*Extracted records*:
◆ ◆ ◆ ◆

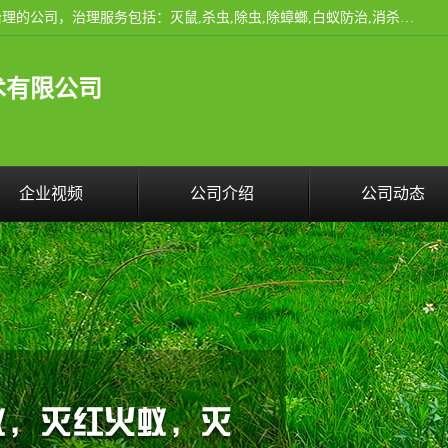
云南昆明亿之豪消杀公司是一家专业从事有害生物防治综合治理的公司，治理服务包括：灭鼠,杀虫,除虫,除蟑螂,白蚁防治,消杀等；安全环保,快速上门,价格透明,完善的售后服务,不影响您的生活工作。
术有限公司
企业视频
公司介绍
公司动态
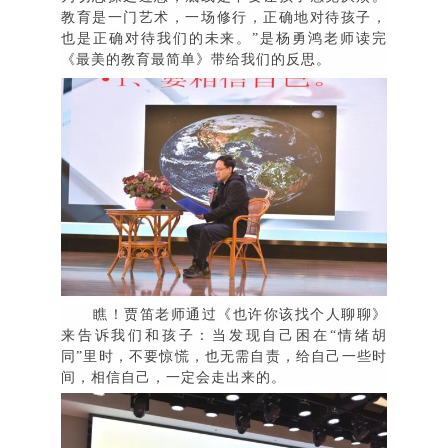
教育是一门艺术，一场修行，正确地对待孩子，
也是正确对待我们的未来。
”
是杨勇鸿老师读完
《最美的教育最简单》带给我们的反思。
瞧！贾笛老师通过《也许你该找个人聊聊》
来告诉我们和孩子：
当发现自己困在
“
情绪胡
同
”
里时，不要惊慌，也无需自责，给自己一些时
间，相信自己，一定会走出
来的。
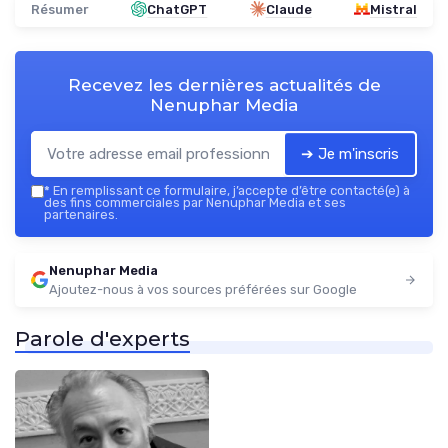
Résumer
ChatGPT
Claude
Mistral
Recevez les dernières actualités de
Nenuphar Media
➔ Je m'inscris
*
En remplissant ce formulaire, j’accepte d’être contacté(e) à
des fins commerciales par Nenuphar Media et ses
partenaires.
Nenuphar Media
Ajoutez-nous à vos sources préférées sur Google
Parole d'experts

◆ ◆ ◆ ◆

*Aim of the exercise*: The lines from the one holding "Recevez les dernières actualités de" to the last line of the entries, both included: retype them exactly and give nothing else.

*Task response*:
Recevez les dernières actualités de
Nenuphar Media
➔ Je m'inscris
*
En remplissant ce formulaire, j’accepte d’être contacté(e) à
des fins commerciales par Nenuphar Media et ses
partenaires.
Nenuphar Media
Ajoutez-nous à vos sources préférées sur Google
Parole d'experts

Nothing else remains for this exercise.